Charge Ahead With Amex
06/16/2008 12:00 am EST
Paul Larson, editor of Morningstar StockInvestor, says American Express has a unique franchise in the credit card business and it's priced attractively, too.
American Express (NYSE: AXP) operates the most successful "closed-loop" credit-card network in the US and many other profitable card businesses around the world. Although the Amex card isn't yet as widely accepted as Visa (NYSE: V) or MasterCard (NYSE: MA), the firm has evolved from a niche player into a global payments giant.
Thanks to its closed-loop network, Amex essentially owns the entire value chain and, as a result, retains the full economic value that's being created by the card scheme. Unlike Visa and MasterCard, Amex can issue its own cards and doesn't have to rely on merchant acquirers to process transactions. Servicing cardholders and merchants as opposed to large financial institutions provides Amex with pricing power.

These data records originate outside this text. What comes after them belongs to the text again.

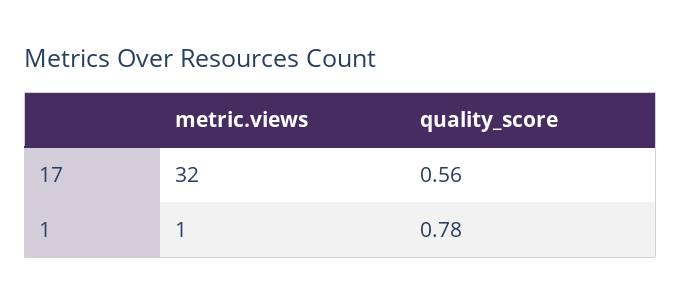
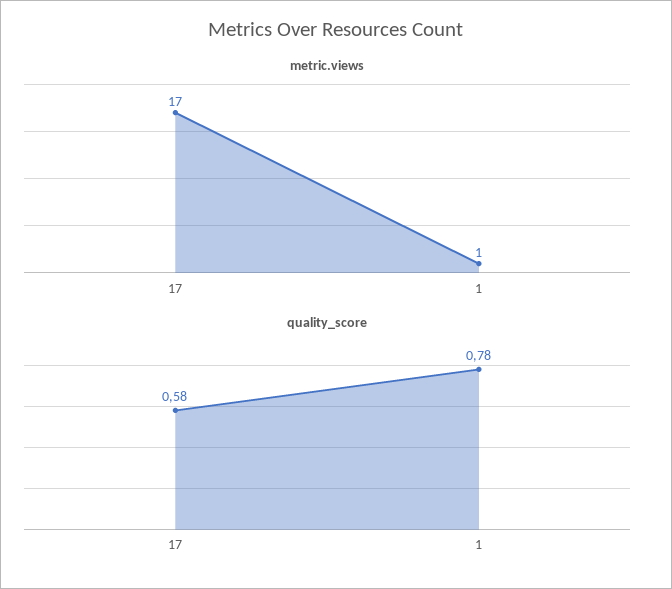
metric.views, 17: 32 -> 17
quality_score, 17: 0.56 -> 0.58

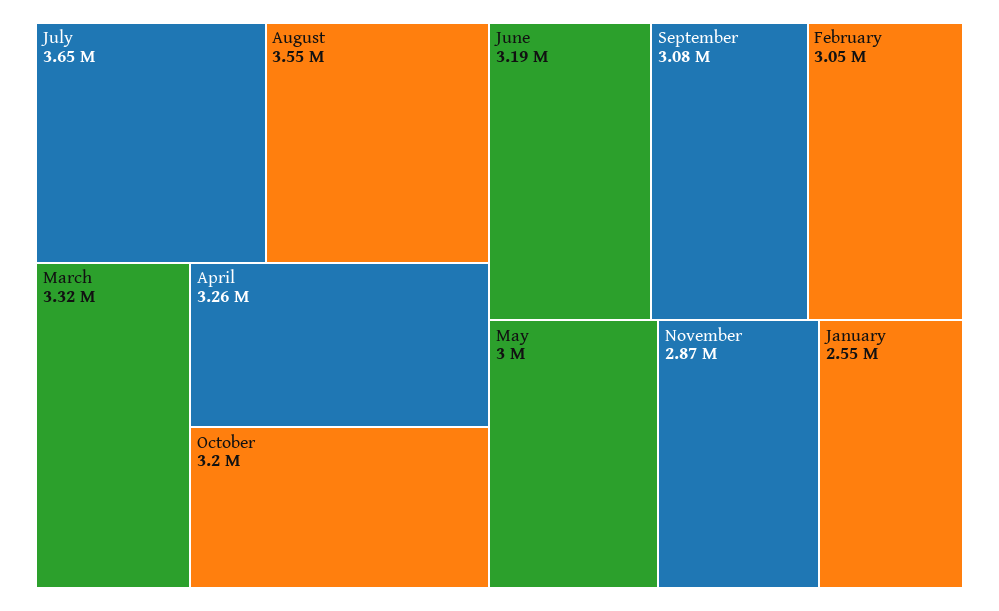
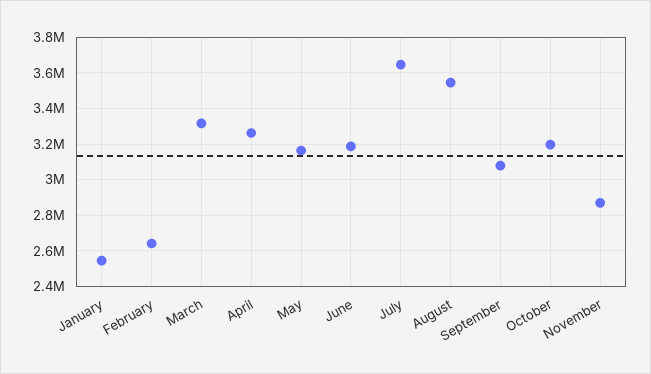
February: 3050000 -> 2650000
May: 3000000 -> 3150000

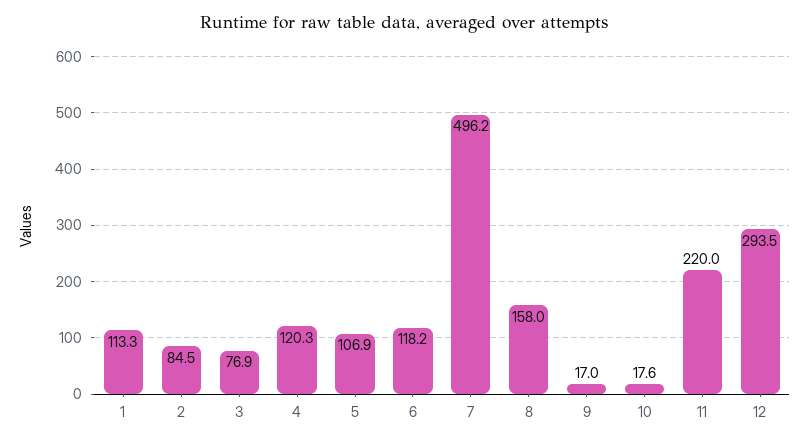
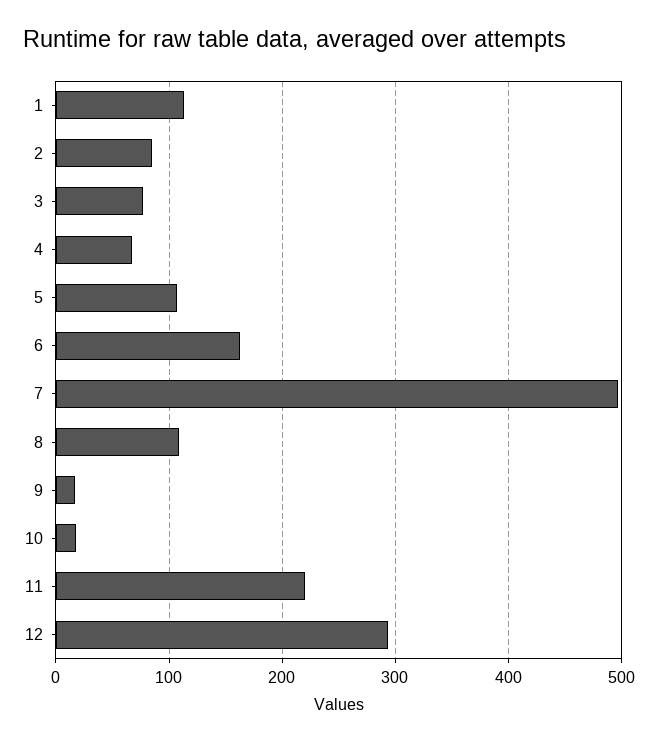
4: 120.3 -> 70
6: 118.2 -> 160
8: 158 -> 110

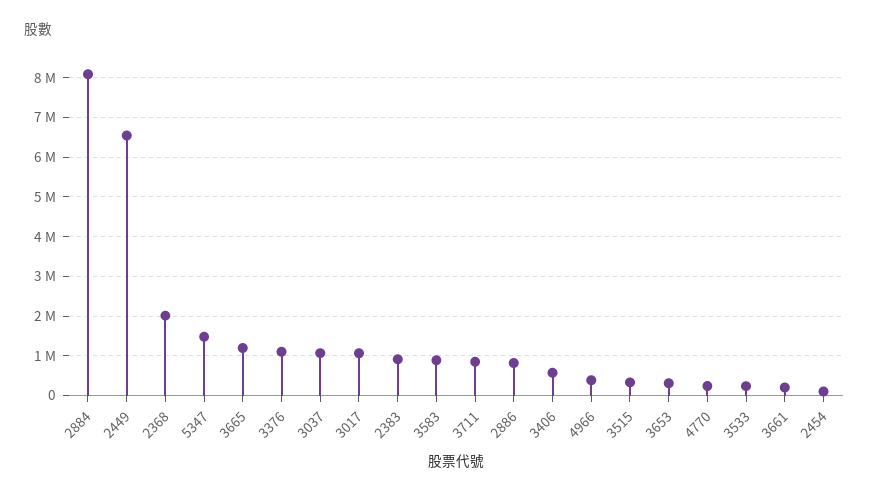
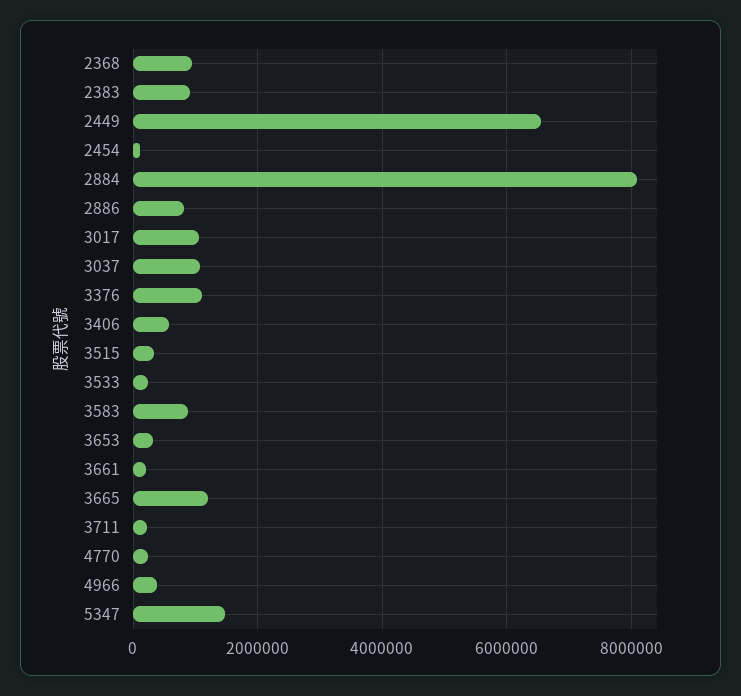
2368: 2000000 -> 1000000
3711: 800000 -> 200000

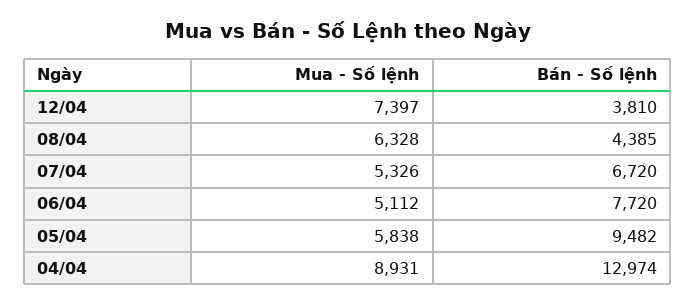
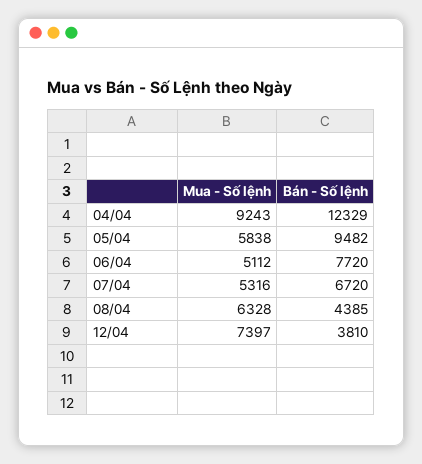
Mua - Số lệnh, 07/04: 5326 -> 5316
Mua - Số lệnh, 04/04: 8931 -> 9243
Bán - Số lệnh, 04/04: 12974 -> 12329

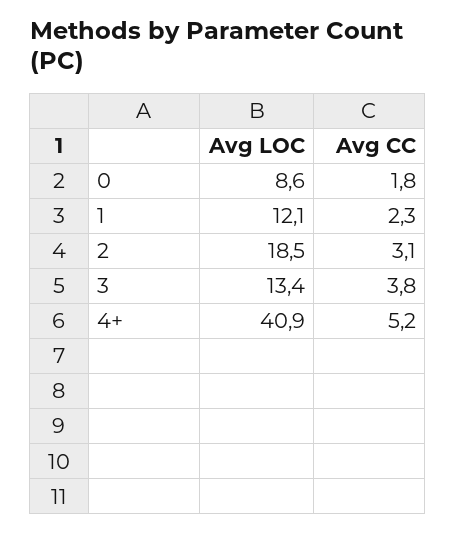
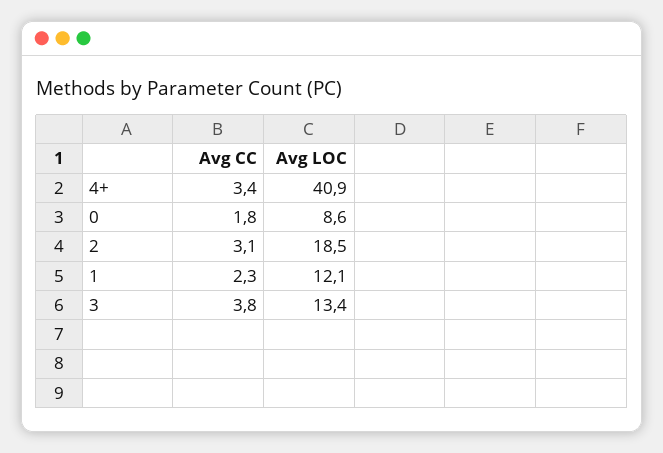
Avg CC, 4+: 5.2 -> 3.4

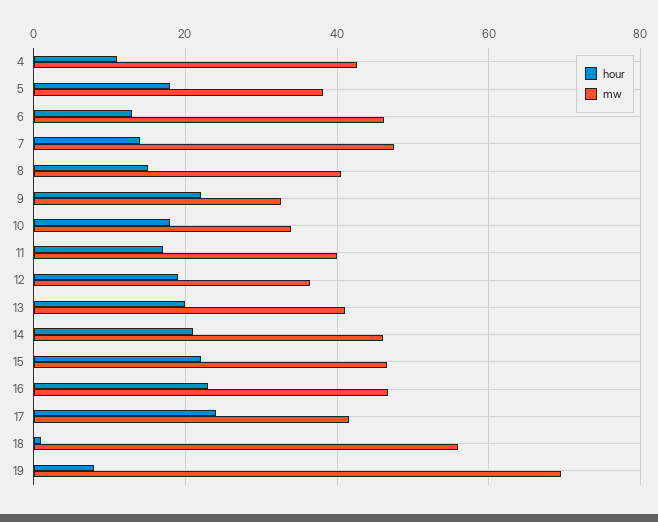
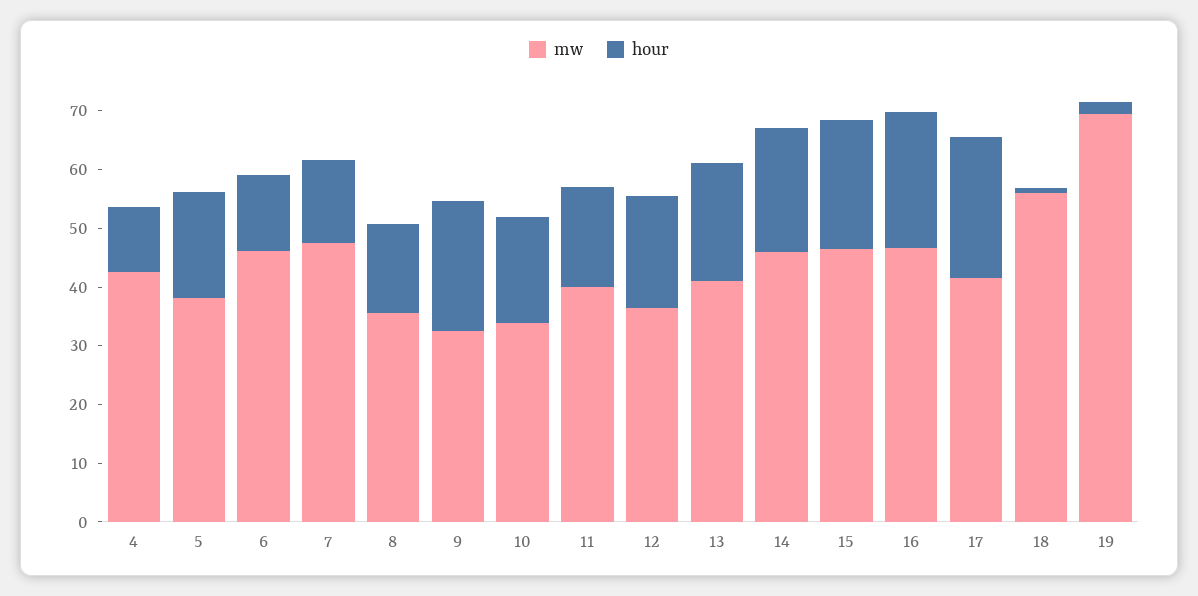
mw, 8: 40 -> 36
hour, 19: 8 -> 2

[Also,] while most issuers make the bulk of their profits by extending revolving credit to cardholders, Amex's earnings mostly come from fees charged to merchants. [So,] Amex focuses on enticing cardholders to use its cards as frequently as possible.
We also like the firm's recent strides to grow by reaching agreements with most of the major banks in the United States to issue its card to their clients. We think this is wise, because it enables Amex to reach new clients-which would be tougher to acquire on its own-with minimal investment.
On the merchants' side, Amex has started to boost its acceptance level by teaming up with third-party acquirers that will acquire transactions on Amex's behalf. We like this move, because it will most likely boost acceptance of Amex cards.
Its former financial advisor segment, American Express Financial Advisors, was spun off to shareholders in 2005. Chief executive officer Ken Chenault has managed admirably through some difficult times. Top brass compensation has been commensurate with the company's strong recent performance, but total pay levels do not make us queasy.
We expect Amex's revenues to increase by about 8.5% annually through 2012, driven primarily by growth in discount fee revenue. We expect Amex's total billed business-the amount spent on Amex cards-to grow by almost 14% over the next five years.
Amex generates a high return on invested capital and enjoys excellent long-term growth prospects. Amex's return on capital is near 40%, by our calculation, which is well above our estimate of its cost of capital. Although we expect this supernormal return to come down to earth over time, we think Amex's return on capital will remain significantly higher than its cost for many years, given the firm's wide moat.
Amex is a shareholder-friendly firm and has an explicit goal of returning 65% of its free cash flows to shareholders through dividends and share repurchases, and it has lived up to this promise during the last several years. We also admire management for maintaining a good balance between managing for immediate results and investing in the future. Our fair value estimate is $70. (It closed below $45 Friday-Editor.)